アニマルウェルフェアの思想の起源は聖書です。人間は動物を利用してもかまいませんが、その際には優しく思いやりをもって扱い、命を奪うときには素早く苦しみを与えないようにしなければならないとしており、この思想は、聖書の妥協と呼ばれています。17世紀には米国で、18世紀には英国で、アニマルウェルフェアに関する法律も制定されました。科学の進歩によって、世界が人間だけのために創造された、あるいは人間だけが特別な存在であるという考え方が弱まっていったことが背景にあるのでしょう。ルソーなどの思想家は感受性のある存在として動物の尊重を主張し、動物も喜びと苦痛を感じるという認識は虐待に対する非難につながっていきました。

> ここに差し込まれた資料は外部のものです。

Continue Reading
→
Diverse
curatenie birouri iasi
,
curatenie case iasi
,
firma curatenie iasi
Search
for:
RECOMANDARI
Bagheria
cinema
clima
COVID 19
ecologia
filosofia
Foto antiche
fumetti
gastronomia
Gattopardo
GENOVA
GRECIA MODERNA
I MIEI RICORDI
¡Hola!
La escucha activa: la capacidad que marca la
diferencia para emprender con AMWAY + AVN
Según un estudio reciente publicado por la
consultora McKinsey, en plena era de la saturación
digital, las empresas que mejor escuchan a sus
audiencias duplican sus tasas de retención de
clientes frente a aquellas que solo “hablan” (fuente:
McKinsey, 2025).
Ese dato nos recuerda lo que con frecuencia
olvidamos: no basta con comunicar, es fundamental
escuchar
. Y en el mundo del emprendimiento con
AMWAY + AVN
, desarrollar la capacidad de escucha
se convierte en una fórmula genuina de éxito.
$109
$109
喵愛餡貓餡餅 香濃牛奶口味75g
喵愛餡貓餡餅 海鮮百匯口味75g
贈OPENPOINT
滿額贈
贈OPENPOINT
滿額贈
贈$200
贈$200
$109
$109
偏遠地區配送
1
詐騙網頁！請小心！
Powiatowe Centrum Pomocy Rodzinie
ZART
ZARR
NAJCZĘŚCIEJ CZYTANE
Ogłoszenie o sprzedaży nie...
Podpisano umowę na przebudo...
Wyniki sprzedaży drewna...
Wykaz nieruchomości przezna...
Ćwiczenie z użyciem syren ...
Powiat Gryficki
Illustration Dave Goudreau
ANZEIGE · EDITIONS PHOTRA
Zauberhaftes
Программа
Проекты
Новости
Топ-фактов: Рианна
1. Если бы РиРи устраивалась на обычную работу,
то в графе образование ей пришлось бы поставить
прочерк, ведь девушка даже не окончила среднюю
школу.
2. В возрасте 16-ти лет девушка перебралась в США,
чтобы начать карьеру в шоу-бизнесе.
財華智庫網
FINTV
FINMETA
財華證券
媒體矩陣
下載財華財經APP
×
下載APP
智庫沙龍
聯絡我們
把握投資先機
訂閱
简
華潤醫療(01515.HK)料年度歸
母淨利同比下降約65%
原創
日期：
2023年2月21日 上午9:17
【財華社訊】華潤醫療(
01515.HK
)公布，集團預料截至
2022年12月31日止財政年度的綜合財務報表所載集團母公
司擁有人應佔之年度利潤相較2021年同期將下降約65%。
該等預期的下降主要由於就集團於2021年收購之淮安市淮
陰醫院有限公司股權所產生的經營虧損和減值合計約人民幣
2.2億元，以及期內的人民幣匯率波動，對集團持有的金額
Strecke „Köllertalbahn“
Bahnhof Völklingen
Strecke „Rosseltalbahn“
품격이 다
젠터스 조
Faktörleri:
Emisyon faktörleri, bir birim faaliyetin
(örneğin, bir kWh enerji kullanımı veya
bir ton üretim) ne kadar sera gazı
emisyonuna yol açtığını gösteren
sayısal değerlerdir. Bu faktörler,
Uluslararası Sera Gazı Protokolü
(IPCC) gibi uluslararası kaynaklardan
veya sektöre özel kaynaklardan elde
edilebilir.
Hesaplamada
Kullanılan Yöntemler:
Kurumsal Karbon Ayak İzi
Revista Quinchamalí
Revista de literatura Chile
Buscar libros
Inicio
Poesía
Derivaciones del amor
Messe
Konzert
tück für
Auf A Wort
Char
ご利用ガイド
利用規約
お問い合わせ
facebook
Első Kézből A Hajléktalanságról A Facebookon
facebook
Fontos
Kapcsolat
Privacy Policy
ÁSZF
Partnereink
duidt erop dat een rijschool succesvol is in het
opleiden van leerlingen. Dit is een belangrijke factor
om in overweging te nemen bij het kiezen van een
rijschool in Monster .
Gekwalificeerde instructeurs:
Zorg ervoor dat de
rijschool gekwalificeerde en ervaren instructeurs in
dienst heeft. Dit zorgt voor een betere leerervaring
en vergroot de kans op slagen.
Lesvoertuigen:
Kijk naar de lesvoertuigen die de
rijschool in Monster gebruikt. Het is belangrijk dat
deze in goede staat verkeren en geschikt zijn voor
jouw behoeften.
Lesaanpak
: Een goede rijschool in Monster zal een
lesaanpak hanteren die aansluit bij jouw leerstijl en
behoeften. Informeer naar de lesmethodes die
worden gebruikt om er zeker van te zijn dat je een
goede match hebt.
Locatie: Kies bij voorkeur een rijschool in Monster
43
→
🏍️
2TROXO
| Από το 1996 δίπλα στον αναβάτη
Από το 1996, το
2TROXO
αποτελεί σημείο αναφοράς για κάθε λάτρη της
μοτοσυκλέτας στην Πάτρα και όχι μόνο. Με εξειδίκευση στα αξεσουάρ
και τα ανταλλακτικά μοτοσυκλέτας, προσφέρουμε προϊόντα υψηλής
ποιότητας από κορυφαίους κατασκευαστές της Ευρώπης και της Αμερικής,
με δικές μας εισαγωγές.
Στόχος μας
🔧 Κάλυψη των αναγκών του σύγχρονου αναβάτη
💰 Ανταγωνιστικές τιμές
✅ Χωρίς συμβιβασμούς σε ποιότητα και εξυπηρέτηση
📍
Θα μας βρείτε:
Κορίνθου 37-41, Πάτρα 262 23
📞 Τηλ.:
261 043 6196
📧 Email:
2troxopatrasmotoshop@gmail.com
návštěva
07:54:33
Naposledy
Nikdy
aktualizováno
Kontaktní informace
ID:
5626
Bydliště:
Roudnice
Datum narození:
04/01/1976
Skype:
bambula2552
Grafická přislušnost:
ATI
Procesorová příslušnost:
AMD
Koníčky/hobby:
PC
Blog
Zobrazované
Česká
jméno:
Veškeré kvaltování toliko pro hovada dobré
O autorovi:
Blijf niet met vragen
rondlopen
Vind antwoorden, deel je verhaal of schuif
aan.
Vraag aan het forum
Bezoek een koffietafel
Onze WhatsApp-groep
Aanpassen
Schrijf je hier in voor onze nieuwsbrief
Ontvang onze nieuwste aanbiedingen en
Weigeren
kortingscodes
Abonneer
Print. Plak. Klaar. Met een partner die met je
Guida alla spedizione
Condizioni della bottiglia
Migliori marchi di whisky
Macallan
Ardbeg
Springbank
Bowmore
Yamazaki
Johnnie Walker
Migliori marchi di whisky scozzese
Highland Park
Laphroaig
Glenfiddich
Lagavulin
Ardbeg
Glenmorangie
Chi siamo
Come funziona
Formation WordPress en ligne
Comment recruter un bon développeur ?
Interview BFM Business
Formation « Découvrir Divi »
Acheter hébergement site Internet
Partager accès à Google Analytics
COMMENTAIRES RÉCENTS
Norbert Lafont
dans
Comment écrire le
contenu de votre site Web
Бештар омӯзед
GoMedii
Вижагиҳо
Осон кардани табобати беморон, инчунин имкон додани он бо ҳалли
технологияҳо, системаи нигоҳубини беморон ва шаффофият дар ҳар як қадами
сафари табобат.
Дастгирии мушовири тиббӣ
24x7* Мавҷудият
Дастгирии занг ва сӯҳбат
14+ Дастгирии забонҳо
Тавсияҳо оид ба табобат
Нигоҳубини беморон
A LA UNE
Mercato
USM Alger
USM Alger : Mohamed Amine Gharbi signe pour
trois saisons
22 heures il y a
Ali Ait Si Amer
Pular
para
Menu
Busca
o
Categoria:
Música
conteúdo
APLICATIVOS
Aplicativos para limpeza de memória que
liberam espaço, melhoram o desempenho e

現在、アニマルウェルフェアに対する世論の支持は、単に動物に対する倫理のみからきているわけではなく、そこには集約的な畜産への反省があります。集約的畜産では、家畜の病気と薬品の多用、環境汚染の問題が深刻となり、人の健康への影響、食品安全性、畜産物の品質に対する懸念などがもたれるようになりました。動物を心身ともに健康に飼養することは、アニマルウェルフェアに資するだけでなく、こうした問題への対応策とも重なっています。弊社の事業は直接的にアニマルウェルフェアにつながっているわけではありませんが、環境や社会に関連するものとして捉え、何かお役に立てる場面があれば、対応していきたいと考えております。